Hacker News new | past | comments | ask | show | jobs | submit
> but after that we get too tired and give up on how the brain works and treat it like a miracle.

I disagree. We know very well how neurons work, and we have a pretty good idea of how neural activity translates to behavior. In other words, we have a pretty good idea on how the brain works. We stop at consciousness because as of yet it is in the realm of philosophy, not science. We don‘t know what consciousness is or even whether or not it is useful for science and we are simply waiting for the philosophers guides us out of that situation.

Note that both cognitive psychology and behavioral psychology has done fine without tackling consciousness. When neuropsychology emerged in the 1980s it complemented both these fields perfectly. The situation is the opposite with the philosophy of mind which grew significantly around the same time.

There have been some attempts to describe consciousness as an emerging phenomena out of neural activity, but so far all of these attempts have failed, or at least failed to turn consciousness into a useful term in psychology (the way gravity is a useful term in physics). I think it is equally likely that these attempts have failed because consciousness may simply not be a useful term in psychology, that is as likely as it is that we simply don‘t understand it well enough.

Saying we have a good idea of how the brain works massively overstates the case...

We know how neurons fire. We do not know how a brain turns that into thought, meaning, intention, experience and on and on. That is not "pretty well understanding the brain", it's understanding some components and hand waving the thing we actually care about.

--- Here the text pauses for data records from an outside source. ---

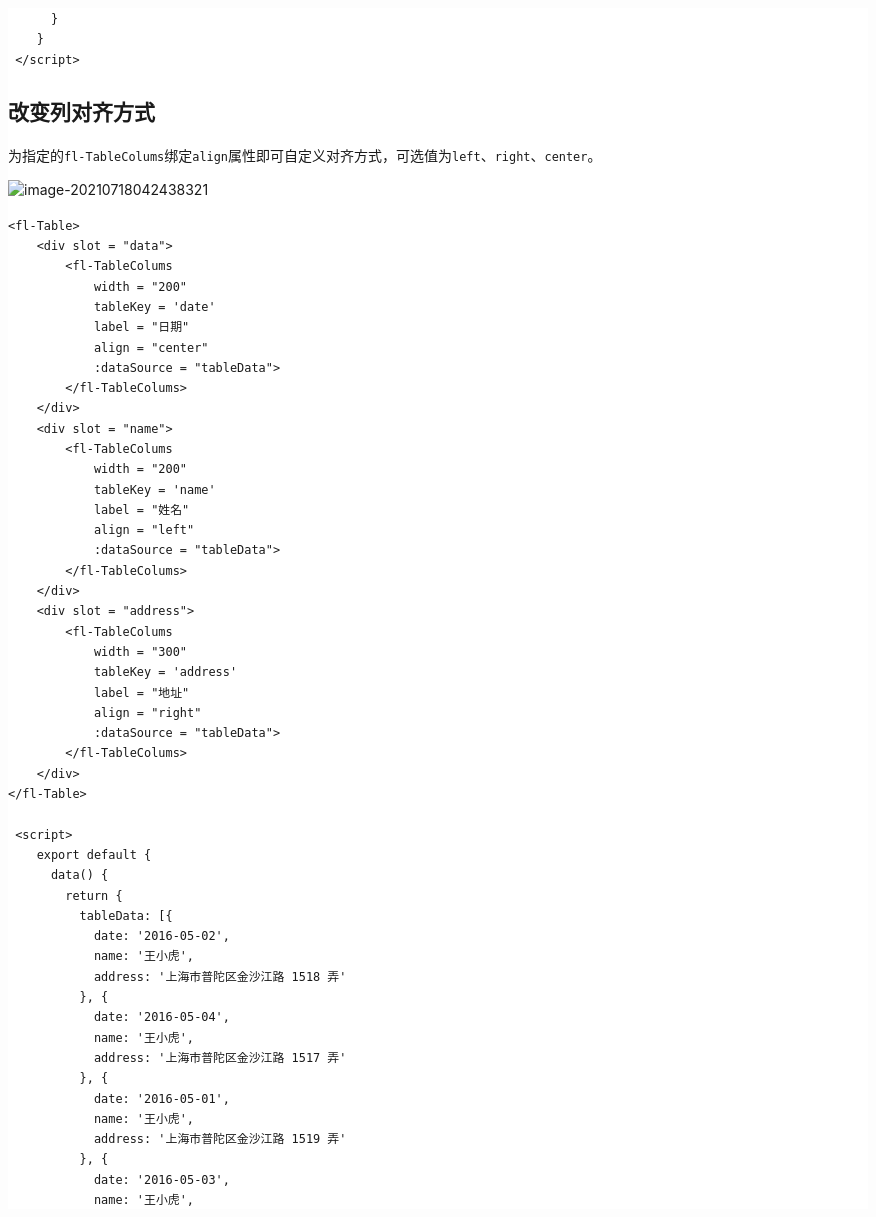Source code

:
 ```
      }
    }
 </script>

```



## 改变列对齐方式

为指定的`fl-TableColums`绑定`align`属性即可自定义对齐方式，可选值为`left`、`right`、`center`。

![image-20210718042438321](C:\Users\mi\AppData\Roaming\Typora\typora-user-images\image-20210718042438321.png)

```
<fl-Table>
    <div slot = "data">
        <fl-TableColums
            width = "200"
            tableKey = 'date'
            label = "日期"
            align = "center"
            :dataSource = "tableData">
        </fl-TableColums>
    </div>
    <div slot = "name">
        <fl-TableColums 
            width = "200" 
            tableKey = 'name' 
            label = "姓名" 
            align = "left"
            :dataSource = "tableData">
        </fl-TableColums>
    </div>
    <div slot = "address">
        <fl-TableColums 
            width = "300" 
            tableKey = 'address' 
            label = "地址"
            align = "right"
            :dataSource = "tableData">
        </fl-TableColums>
    </div>
</fl-Table>

 <script>
    export default {
      data() {
        return {
          tableData: [{
            date: '2016-05-02',
            name: '王小虎',
            address: '上海市普陀区金沙江路 1518 弄'
          }, {
            date: '2016-05-04',
            name: '王小虎',
            address: '上海市普陀区金沙江路 1517 弄'
          }, {
            date: '2016-05-01',
            name: '王小虎',
            address: '上海市普陀区金沙江路 1519 弄'
          }, {
            date: '2016-05-03',
            name: '王小虎',
```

What I actually care about is how neural activity translates to behavior. And we have a good enough idea of that that we can design SSRI medicine to treat depression, or neurological tests to detect Alzheimer. As for experience we do know something and we are learning more with cognitive psychology, in e.g. priming experiments etc.

I feel like the search for consciousness is to psychology what the search for the Aether was for physics and chemistry. I think it is a worthwhile search, and maybe we will discover something important during that search, but we should also be prepared to find out that the thing might not exist, or it’s presumed properties are better explained with a different model.